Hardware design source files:

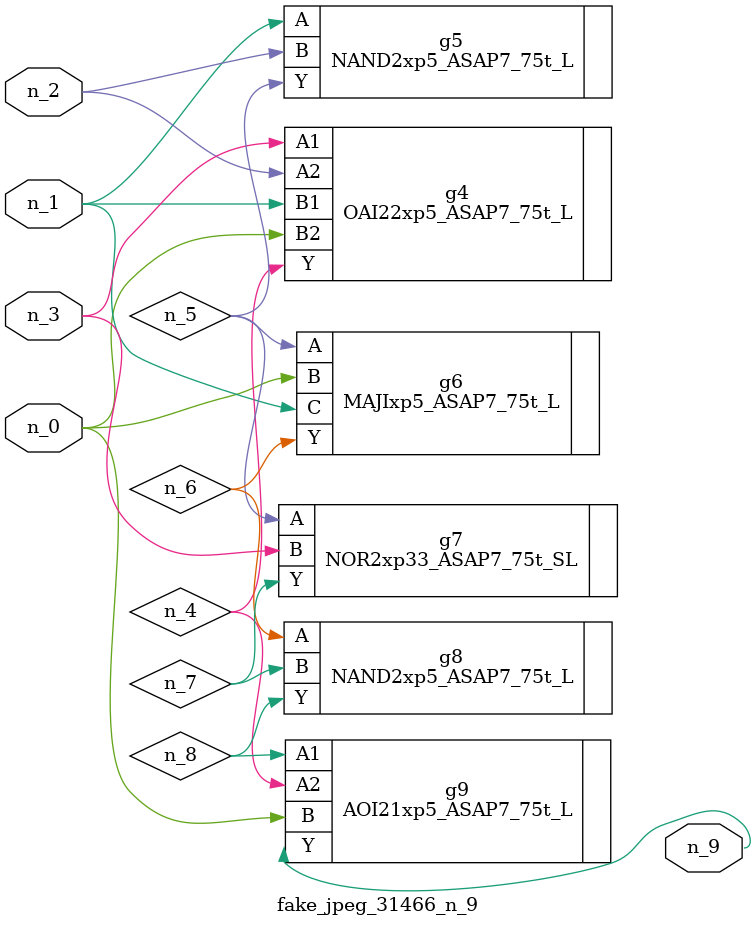
<source format=v>
module fake_jpeg_31466_n_9 (n_0, n_3, n_2, n_1, n_9);

input n_0;
input n_3;
input n_2;
input n_1;

output n_9;

wire n_4;
wire n_8;
wire n_6;
wire n_5;
wire n_7;

OAI22xp5_ASAP7_75t_L g4 ( 
.A1(n_3),
.A2(n_2),
.B1(n_1),
.B2(n_0),
.Y(n_4)
);

NAND2xp5_ASAP7_75t_L g5 ( 
.A(n_1),
.B(n_2),
.Y(n_5)
);

MAJIxp5_ASAP7_75t_L g6 ( 
.A(n_5),
.B(n_0),
.C(n_1),
.Y(n_6)
);

NAND2xp5_ASAP7_75t_L g8 ( 
.A(n_6),
.B(n_7),
.Y(n_8)
);

NOR2xp33_ASAP7_75t_SL g7 ( 
.A(n_5),
.B(n_3),
.Y(n_7)
);

AOI21xp5_ASAP7_75t_L g9 ( 
.A1(n_8),
.A2(n_4),
.B(n_0),
.Y(n_9)
);


endmodule
</source>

WHAT YOU ARE ASKED TO DO: What is needed is an exact reproduction of the data, pictures excluded.

EXERCISE RESULT:
<source format=v>
module fake_jpeg_31466_n_9 (n_0, n_3, n_2, n_1, n_9);

input n_0;
input n_3;
input n_2;
input n_1;

output n_9;

wire n_4;
wire n_8;
wire n_6;
wire n_5;
wire n_7;

OAI22xp5_ASAP7_75t_L g4 ( 
.A1(n_3),
.A2(n_2),
.B1(n_1),
.B2(n_0),
.Y(n_4)
);

NAND2xp5_ASAP7_75t_L g5 ( 
.A(n_1),
.B(n_2),
.Y(n_5)
);

MAJIxp5_ASAP7_75t_L g6 ( 
.A(n_5),
.B(n_0),
.C(n_1),
.Y(n_6)
);

NAND2xp5_ASAP7_75t_L g8 ( 
.A(n_6),
.B(n_7),
.Y(n_8)
);

NOR2xp33_ASAP7_75t_SL g7 ( 
.A(n_5),
.B(n_3),
.Y(n_7)
);

AOI21xp5_ASAP7_75t_L g9 ( 
.A1(n_8),
.A2(n_4),
.B(n_0),
.Y(n_9)
);


endmodule
</source>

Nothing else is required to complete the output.